• [TASK DETAILS] This exercise calls for all the entries that follow to be set down exactly, without their images.

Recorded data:
▬▬▬
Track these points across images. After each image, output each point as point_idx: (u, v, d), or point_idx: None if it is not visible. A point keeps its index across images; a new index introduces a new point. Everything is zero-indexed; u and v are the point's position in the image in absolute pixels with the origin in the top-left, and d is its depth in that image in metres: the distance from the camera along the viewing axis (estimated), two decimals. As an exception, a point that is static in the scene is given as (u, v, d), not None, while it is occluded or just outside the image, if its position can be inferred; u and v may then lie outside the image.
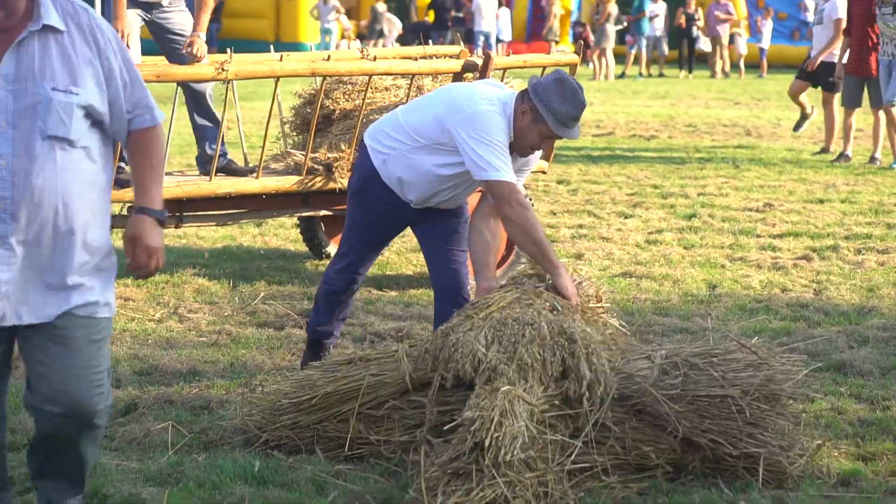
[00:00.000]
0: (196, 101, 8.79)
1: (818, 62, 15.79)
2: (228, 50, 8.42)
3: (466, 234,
▬▬▬
• [SOLUTION FOR THIS EXERCISE]
Track these points across images. After each image, output each point as point_idx: (u, v, d), or point_idx: None if it is not visible. A point keeps its index across images; a new index introduces a new point. Everything is zero-indexed; u and v are the point's position in the image in absolute pixels with the origin in the top-left, and d is its depth in that image in metres: the distance from the camera along the viewing axis (estimated), two decimals. As an exception, a point that is static in the scene is given as (u, v, d), not None, while it is occluded or just outside the image, if its position can be inferred; u and v may then lie outside the image.
[00:00.000]
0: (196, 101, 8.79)
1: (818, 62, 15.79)
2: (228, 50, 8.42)
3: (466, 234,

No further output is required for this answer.